General

Transitions describe how to execute a CSS property animation from one state to another state over time.

In this demo you can choose the transition code from the selection list on the left, or you can write your own in the CSS Code window. The chosen transition is applied to the box in the middle of the display (on the right).

To Do

Hover the box and see the transition defined in the CSS code of the selection.

Play with background-color, radius, width, border, ... by changing the box properties in the CSS window. Then hover the box and see the effect of the transition you've defined.

Try transition on a single and multiple properties. Try all on transition property (or just don't put a property).

Play with duration and delay in transition. Duration and delay parameters may be in seconds (s), milliseconds (ms), ... and may be fractional (.2s).

In/Out Selection

Hover the middle area and follow after left/botton transition of the box. The transition is different on hover from the transition when mouse is removed.

Experiment the following:

  1. Replace the transition in normal state to the one defined in hover (make both states transition the same). Hover and check.
  2. Remove transition in the normal state and remain transition in hover. Hover and check.
  3. Return to the original setting and remove transition on hover. Hover and check.
  4. Return to the original and set 'all 2s' on hover. Hover and check.
  5. Try other combinations.

To sum up, there are three basic ways that you can approach CSS transitions.

  1. Link the transition to a non-hover selector. This makes the hover in and out transitions the same (only in reverse of course).
  2. Link the transition to a hover selector. This creates a hover in transition but eliminates the hover out transition.
  3. Link transitions to both selectors. In this case, the non-hover transition will affect the hover out event and the hover transition will effect the hover in event. This is the technique that you’ll want to go with if you want the most control over the separate events.

Delay Selection

There are 4 boxes in this demo. Each one has 'box' class and ids box1 - box4. Each box has initial width of 90px (see the definition of the .box).

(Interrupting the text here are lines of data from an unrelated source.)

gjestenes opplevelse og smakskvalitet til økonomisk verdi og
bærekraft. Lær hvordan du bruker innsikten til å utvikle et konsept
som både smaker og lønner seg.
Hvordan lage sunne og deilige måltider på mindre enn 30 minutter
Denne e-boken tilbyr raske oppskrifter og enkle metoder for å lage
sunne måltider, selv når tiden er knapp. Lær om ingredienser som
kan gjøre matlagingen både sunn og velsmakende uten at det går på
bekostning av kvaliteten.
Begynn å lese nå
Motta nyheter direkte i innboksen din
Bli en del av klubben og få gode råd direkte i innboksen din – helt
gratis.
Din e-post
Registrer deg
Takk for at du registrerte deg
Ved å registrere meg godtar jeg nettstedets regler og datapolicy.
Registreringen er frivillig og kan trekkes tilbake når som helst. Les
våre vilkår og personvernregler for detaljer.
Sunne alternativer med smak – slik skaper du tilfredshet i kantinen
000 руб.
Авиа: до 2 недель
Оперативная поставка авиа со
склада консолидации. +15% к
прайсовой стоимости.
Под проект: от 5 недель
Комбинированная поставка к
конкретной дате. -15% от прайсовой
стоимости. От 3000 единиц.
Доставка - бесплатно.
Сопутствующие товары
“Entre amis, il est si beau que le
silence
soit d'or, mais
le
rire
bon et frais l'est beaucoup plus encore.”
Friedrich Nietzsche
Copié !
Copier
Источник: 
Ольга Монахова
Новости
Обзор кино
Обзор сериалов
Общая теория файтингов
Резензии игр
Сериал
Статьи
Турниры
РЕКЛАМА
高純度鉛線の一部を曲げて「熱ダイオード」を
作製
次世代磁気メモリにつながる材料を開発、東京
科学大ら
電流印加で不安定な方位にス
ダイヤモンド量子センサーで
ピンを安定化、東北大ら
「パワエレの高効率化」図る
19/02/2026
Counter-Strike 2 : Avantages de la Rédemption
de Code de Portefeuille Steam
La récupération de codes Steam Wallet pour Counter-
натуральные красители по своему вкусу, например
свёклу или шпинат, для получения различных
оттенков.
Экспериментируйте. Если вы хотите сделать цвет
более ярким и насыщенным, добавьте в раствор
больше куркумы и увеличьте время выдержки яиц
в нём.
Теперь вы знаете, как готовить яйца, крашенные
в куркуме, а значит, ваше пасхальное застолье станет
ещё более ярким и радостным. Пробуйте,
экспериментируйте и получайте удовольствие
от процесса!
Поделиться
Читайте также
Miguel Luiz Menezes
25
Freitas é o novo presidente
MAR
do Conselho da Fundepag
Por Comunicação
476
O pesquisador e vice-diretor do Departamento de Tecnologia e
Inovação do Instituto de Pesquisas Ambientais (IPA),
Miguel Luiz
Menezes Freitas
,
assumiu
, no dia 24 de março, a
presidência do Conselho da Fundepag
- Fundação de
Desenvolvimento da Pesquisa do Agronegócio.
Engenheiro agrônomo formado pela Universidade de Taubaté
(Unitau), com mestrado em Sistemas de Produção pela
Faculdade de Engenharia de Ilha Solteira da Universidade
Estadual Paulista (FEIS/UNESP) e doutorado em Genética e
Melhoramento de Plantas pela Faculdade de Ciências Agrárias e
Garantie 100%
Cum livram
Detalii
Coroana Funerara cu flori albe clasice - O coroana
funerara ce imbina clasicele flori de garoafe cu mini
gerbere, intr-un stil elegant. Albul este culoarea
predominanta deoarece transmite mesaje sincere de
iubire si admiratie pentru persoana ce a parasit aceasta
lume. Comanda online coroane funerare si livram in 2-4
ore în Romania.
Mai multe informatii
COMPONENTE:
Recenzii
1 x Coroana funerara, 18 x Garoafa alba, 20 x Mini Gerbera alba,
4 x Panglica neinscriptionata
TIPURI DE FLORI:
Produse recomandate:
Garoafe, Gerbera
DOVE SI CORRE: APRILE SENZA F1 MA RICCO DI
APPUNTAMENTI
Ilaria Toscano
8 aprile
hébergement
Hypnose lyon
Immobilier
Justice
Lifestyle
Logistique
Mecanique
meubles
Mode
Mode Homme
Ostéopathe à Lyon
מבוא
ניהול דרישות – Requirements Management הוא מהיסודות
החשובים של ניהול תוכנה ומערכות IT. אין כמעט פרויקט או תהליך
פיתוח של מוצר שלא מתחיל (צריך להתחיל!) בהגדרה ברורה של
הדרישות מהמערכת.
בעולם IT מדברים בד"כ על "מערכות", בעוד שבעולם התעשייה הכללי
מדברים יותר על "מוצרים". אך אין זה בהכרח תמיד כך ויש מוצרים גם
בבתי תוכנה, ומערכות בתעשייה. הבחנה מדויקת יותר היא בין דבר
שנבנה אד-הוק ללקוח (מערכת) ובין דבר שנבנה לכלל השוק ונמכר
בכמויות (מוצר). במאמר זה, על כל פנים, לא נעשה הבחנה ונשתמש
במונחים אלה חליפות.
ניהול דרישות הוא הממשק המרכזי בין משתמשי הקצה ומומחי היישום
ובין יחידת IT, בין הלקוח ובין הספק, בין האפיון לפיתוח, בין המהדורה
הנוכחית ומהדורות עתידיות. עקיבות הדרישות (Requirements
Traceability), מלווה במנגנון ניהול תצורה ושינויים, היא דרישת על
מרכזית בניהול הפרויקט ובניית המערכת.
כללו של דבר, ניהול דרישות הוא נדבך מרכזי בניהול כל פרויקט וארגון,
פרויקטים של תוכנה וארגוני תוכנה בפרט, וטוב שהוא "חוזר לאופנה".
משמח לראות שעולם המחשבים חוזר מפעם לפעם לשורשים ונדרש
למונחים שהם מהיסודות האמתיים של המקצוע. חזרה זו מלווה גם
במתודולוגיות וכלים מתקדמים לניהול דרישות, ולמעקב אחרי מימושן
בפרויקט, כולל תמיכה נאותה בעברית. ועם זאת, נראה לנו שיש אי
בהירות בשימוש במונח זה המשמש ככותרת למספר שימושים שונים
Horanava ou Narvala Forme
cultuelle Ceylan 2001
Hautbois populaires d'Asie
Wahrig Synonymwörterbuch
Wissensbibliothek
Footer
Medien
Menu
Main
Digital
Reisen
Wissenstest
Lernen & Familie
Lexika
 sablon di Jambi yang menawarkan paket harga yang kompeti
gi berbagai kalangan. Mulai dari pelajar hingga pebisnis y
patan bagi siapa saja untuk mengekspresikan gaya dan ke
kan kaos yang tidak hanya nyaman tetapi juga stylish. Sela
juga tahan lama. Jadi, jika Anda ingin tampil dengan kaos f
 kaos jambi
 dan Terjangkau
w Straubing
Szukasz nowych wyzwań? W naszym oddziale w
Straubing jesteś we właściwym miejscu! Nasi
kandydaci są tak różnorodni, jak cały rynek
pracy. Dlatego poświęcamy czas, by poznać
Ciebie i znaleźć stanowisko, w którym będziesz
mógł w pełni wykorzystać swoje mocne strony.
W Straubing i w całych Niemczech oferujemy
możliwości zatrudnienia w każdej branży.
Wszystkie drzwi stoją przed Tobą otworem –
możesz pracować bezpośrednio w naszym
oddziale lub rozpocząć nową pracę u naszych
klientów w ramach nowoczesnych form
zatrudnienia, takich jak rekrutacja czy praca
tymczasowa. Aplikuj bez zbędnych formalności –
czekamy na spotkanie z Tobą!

When we hover the demo area (#demo-block), the width of each box is changed to 100% of the demo area (see the definition of #container:hover .box).Thus, transition takes place.

See transition delays defined for each box and compare their behaviour.

Note: negative delay can be used.

Q & A

Question: What happens if the transition property is visibility? display? opacity?

Answer: visibility and display are non-animatable properties. Thus, you can't make a transition on them. opacity is animatable. Check this in display/visibility selection.

Note that sometimes we want to make an element hidden (visibility: hidden), so it can't react on mouse activity for example. But we want a transition from visible state to hidden. In such cases in order to use transition, we will use both visibility and opacity. We will define transition on visibility from hidden to visible state with transition duration set to 0s and non-zero transition delay. Opacity will be set to the desired transition. In such a way transition on opacity to 0 will be seen.